> _Instructions for the task_
All of the lines below are to be transcribed faithfully, with pictures excluded from the copy.

> _The data_
_ _ _ _ _ _ _

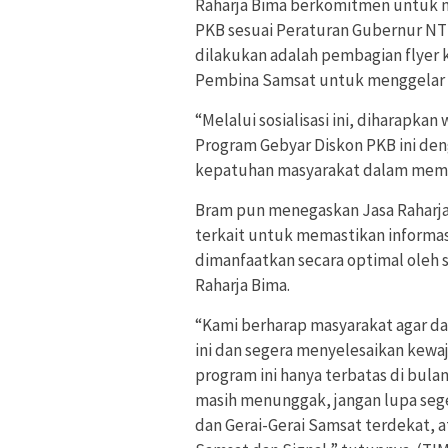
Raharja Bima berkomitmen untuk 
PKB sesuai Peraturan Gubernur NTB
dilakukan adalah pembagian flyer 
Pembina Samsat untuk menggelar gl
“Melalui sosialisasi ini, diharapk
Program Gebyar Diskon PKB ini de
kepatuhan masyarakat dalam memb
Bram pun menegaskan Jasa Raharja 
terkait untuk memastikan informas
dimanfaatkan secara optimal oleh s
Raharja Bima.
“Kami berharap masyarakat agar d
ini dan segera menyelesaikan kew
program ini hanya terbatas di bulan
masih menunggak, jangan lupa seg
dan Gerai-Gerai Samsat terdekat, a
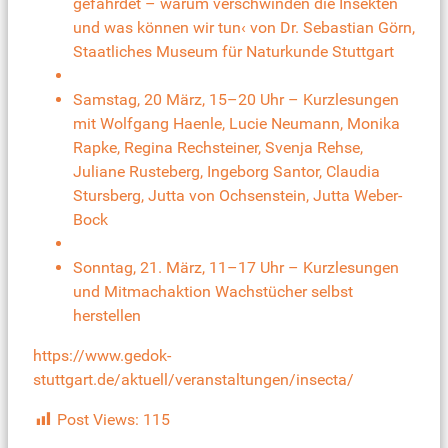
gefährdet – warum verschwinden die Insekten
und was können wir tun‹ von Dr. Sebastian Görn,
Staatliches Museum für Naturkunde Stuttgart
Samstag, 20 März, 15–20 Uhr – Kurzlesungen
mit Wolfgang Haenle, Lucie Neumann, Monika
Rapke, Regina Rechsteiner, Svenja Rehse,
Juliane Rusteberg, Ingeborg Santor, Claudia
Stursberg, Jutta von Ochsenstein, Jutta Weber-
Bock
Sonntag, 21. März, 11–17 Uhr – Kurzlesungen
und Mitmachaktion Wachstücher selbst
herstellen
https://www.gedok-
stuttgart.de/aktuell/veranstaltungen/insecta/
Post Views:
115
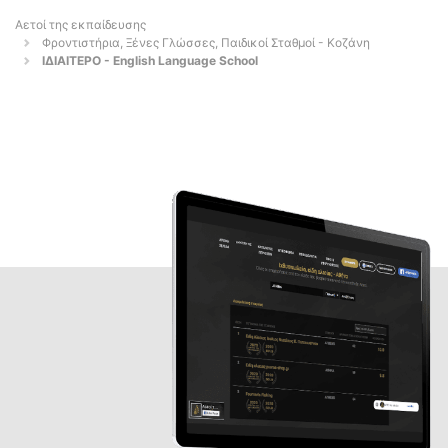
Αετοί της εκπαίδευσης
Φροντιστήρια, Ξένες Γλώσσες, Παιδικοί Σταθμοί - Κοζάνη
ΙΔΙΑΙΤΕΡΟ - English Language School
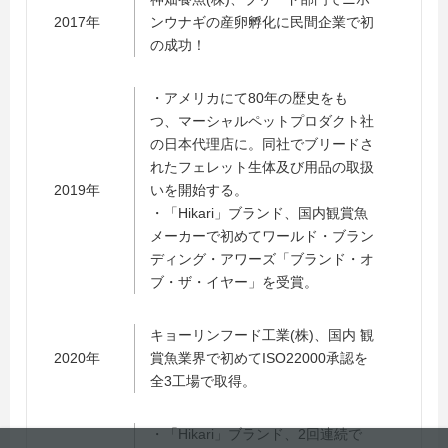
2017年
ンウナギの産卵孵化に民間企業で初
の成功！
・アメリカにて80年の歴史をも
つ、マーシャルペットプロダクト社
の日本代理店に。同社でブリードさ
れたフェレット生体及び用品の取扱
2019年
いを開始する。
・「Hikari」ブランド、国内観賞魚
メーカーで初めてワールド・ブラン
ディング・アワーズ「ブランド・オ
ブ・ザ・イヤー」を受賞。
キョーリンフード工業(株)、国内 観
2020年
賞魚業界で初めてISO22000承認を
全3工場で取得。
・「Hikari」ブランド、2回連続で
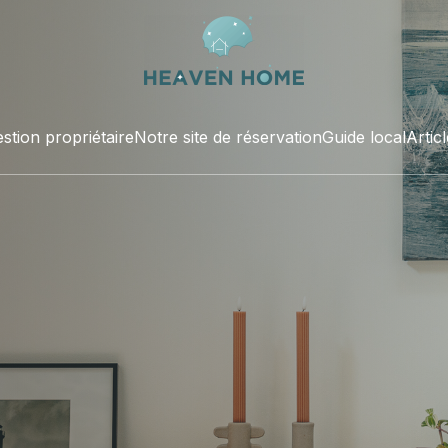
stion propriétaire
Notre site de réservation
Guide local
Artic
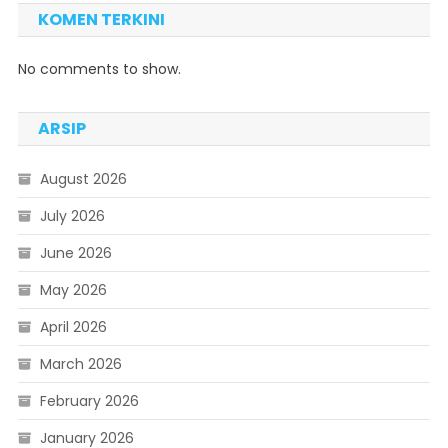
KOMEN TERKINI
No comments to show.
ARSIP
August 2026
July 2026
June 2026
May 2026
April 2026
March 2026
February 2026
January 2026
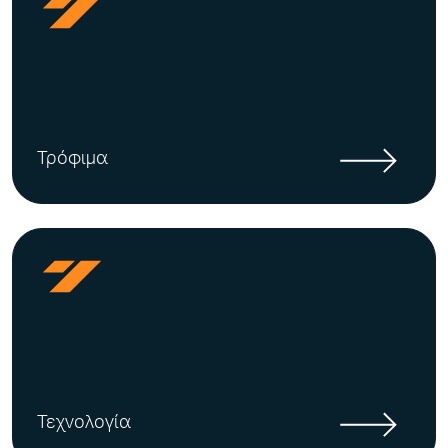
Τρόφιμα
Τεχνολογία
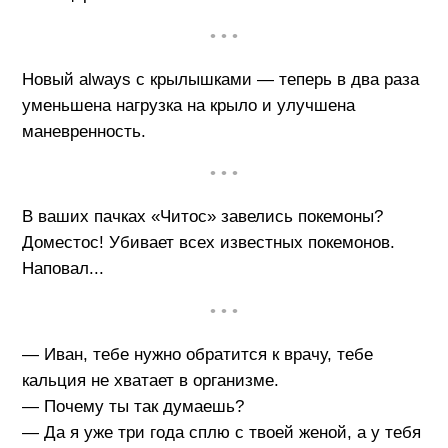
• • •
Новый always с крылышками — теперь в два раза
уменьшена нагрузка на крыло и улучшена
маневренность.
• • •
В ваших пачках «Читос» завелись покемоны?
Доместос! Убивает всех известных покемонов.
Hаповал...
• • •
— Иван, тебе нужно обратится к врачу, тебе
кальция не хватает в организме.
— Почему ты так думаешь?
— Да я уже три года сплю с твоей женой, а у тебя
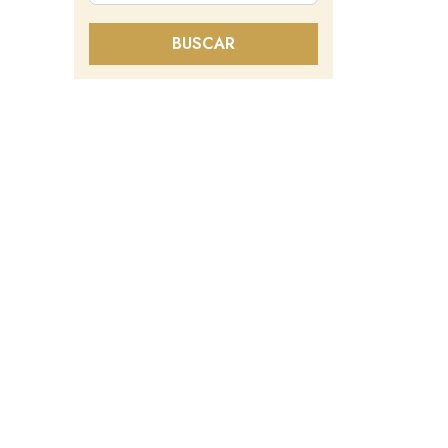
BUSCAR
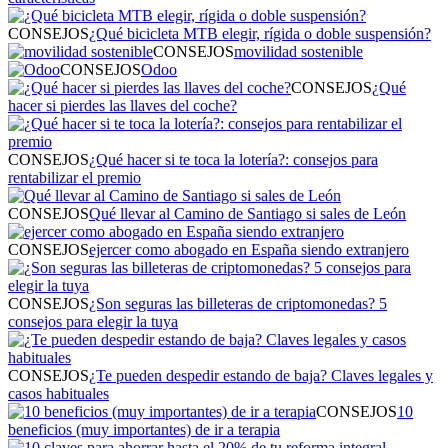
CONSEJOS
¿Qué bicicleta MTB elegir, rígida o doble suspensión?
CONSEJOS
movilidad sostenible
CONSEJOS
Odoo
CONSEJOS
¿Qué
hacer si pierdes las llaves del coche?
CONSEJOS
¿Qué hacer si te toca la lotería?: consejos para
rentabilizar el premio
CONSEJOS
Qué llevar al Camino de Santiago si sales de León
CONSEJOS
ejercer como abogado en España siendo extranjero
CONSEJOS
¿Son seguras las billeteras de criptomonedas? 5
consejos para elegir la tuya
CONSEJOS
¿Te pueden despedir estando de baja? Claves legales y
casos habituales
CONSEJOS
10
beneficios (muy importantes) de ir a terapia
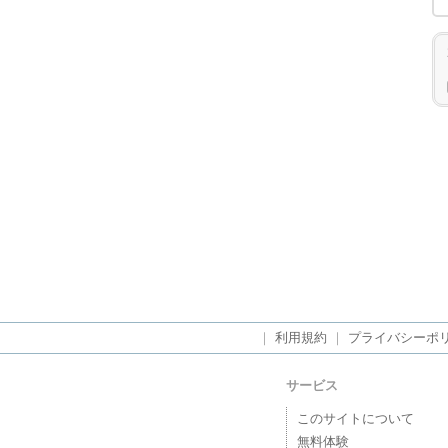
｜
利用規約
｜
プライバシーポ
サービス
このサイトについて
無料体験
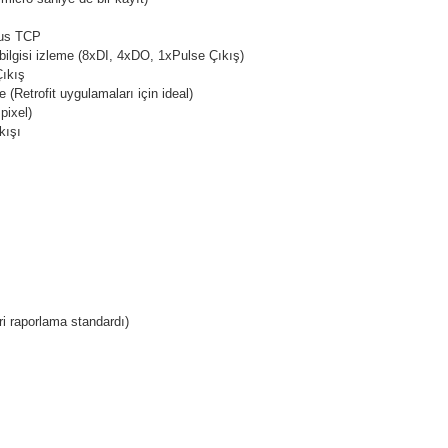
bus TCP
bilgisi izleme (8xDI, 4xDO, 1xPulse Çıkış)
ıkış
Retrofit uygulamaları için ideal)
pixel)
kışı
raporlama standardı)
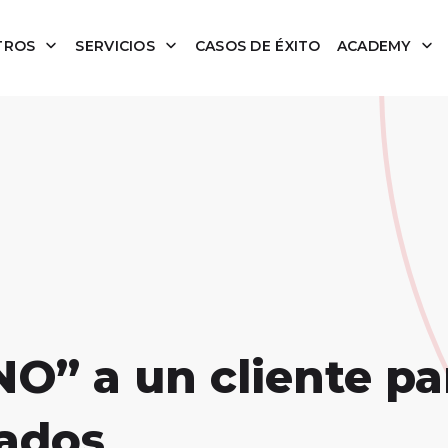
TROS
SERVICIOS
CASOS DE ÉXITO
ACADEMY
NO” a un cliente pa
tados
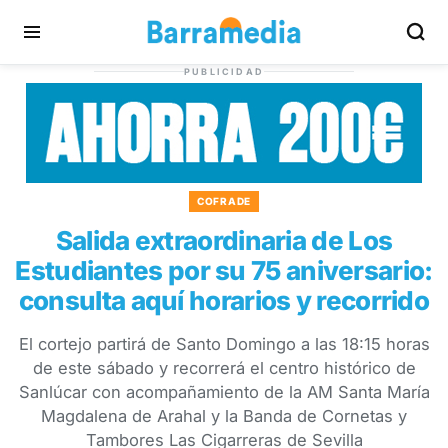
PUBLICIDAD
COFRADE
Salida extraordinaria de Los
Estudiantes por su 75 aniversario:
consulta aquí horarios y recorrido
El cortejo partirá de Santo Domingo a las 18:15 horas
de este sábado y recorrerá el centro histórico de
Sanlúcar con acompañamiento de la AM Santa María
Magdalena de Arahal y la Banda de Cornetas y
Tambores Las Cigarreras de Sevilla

_ _ _ _ _ _ _

> _Answer to this task_
Raharja Bima berkomitmen untuk 
PKB sesuai Peraturan Gubernur NTB
dilakukan adalah pembagian flyer 
Pembina Samsat untuk menggelar gl
“Melalui sosialisasi ini, diharapk
Program Gebyar Diskon PKB ini de
kepatuhan masyarakat dalam memb
Bram pun menegaskan Jasa Raharja 
terkait untuk memastikan informas
dimanfaatkan secara optimal oleh s
Raharja Bima.
“Kami berharap masyarakat agar d
ini dan segera menyelesaikan kew
program ini hanya terbatas di bulan
masih menunggak, jangan lupa seg
dan Gerai-Gerai Samsat terdekat, a
gefährdet – warum verschwinden die Insekten
und was können wir tun‹ von Dr. Sebastian Görn,
Staatliches Museum für Naturkunde Stuttgart
Samstag, 20 März, 15–20 Uhr – Kurzlesungen
mit Wolfgang Haenle, Lucie Neumann, Monika
Rapke, Regina Rechsteiner, Svenja Rehse,
Juliane Rusteberg, Ingeborg Santor, Claudia
Stursberg, Jutta von Ochsenstein, Jutta Weber-
Bock
Sonntag, 21. März, 11–17 Uhr – Kurzlesungen
und Mitmachaktion Wachstücher selbst
herstellen
https://www.gedok-
stuttgart.de/aktuell/veranstaltungen/insecta/
Post Views:
115
Αετοί της εκπαίδευσης
Φροντιστήρια, Ξένες Γλώσσες, Παιδικοί Σταθμοί - Κοζάνη
ΙΔΙΑΙΤΕΡΟ - English Language School
2017年
ンウナギの産卵孵化に民間企業で初
の成功！
・アメリカにて80年の歴史をも
つ、マーシャルペットプロダクト社
の日本代理店に。同社でブリードさ
れたフェレット生体及び用品の取扱
2019年
いを開始する。
・「Hikari」ブランド、国内観賞魚
メーカーで初めてワールド・ブラン
ディング・アワーズ「ブランド・オ
ブ・ザ・イヤー」を受賞。
キョーリンフード工業(株)、国内 観
2020年
賞魚業界で初めてISO22000承認を
全3工場で取得。
・「Hikari」ブランド、2回連続で
stion propriétaire
Notre site de réservation
Guide local
Artic
KOMEN TERKINI
No comments to show.
ARSIP
August 2026
July 2026
June 2026
May 2026
April 2026
March 2026
February 2026
January 2026
Τρόφιμα
Τεχνολογία
• • •
Новый always с крылышками — теперь в два раза
уменьшена нагрузка на крыло и улучшена
маневренность.
• • •
В ваших пачках «Читос» завелись покемоны?
Доместос! Убивает всех известных покемонов.
Hаповал...
• • •
— Иван, тебе нужно обратится к врачу, тебе
кальция не хватает в организме.
— Почему ты так думаешь?
— Да я уже три года сплю с твоей женой, а у тебя
BUSCAR
CONSEJOS
¿Qué bicicleta MTB elegir, rígida o doble suspensión?
CONSEJOS
movilidad sostenible
CONSEJOS
Odoo
CONSEJOS
¿Qué
hacer si pierdes las llaves del coche?
CONSEJOS
¿Qué hacer si te toca la lotería?: consejos para
rentabilizar el premio
CONSEJOS
Qué llevar al Camino de Santiago si sales de León
CONSEJOS
ejercer como abogado en España siendo extranjero
CONSEJOS
¿Son seguras las billeteras de criptomonedas? 5
consejos para elegir la tuya
CONSEJOS
¿Te pueden despedir estando de baja? Claves legales y
casos habituales
CONSEJOS
10
beneficios (muy importantes) de ir a terapia
｜
利用規約
｜
プライバシーポ
サービス
このサイトについて
無料体験
bus TCP
bilgisi izleme (8xDI, 4xDO, 1xPulse Çıkış)
ıkış
Retrofit uygulamaları için ideal)
pixel)
kışı
raporlama standardı)
TROS
SERVICIOS
CASOS DE ÉXITO
ACADEMY
NO” a un cliente pa
tados
PUBLICIDAD
COFRADE
Salida extraordinaria de Los
Estudiantes por su 75 aniversario:
consulta aquí horarios y recorrido
El cortejo partirá de Santo Domingo a las 18:15 horas
de este sábado y recorrerá el centro histórico de
Sanlúcar con acompañamiento de la AM Santa María
Magdalena de Arahal y la Banda de Cornetas y
Tambores Las Cigarreras de Sevilla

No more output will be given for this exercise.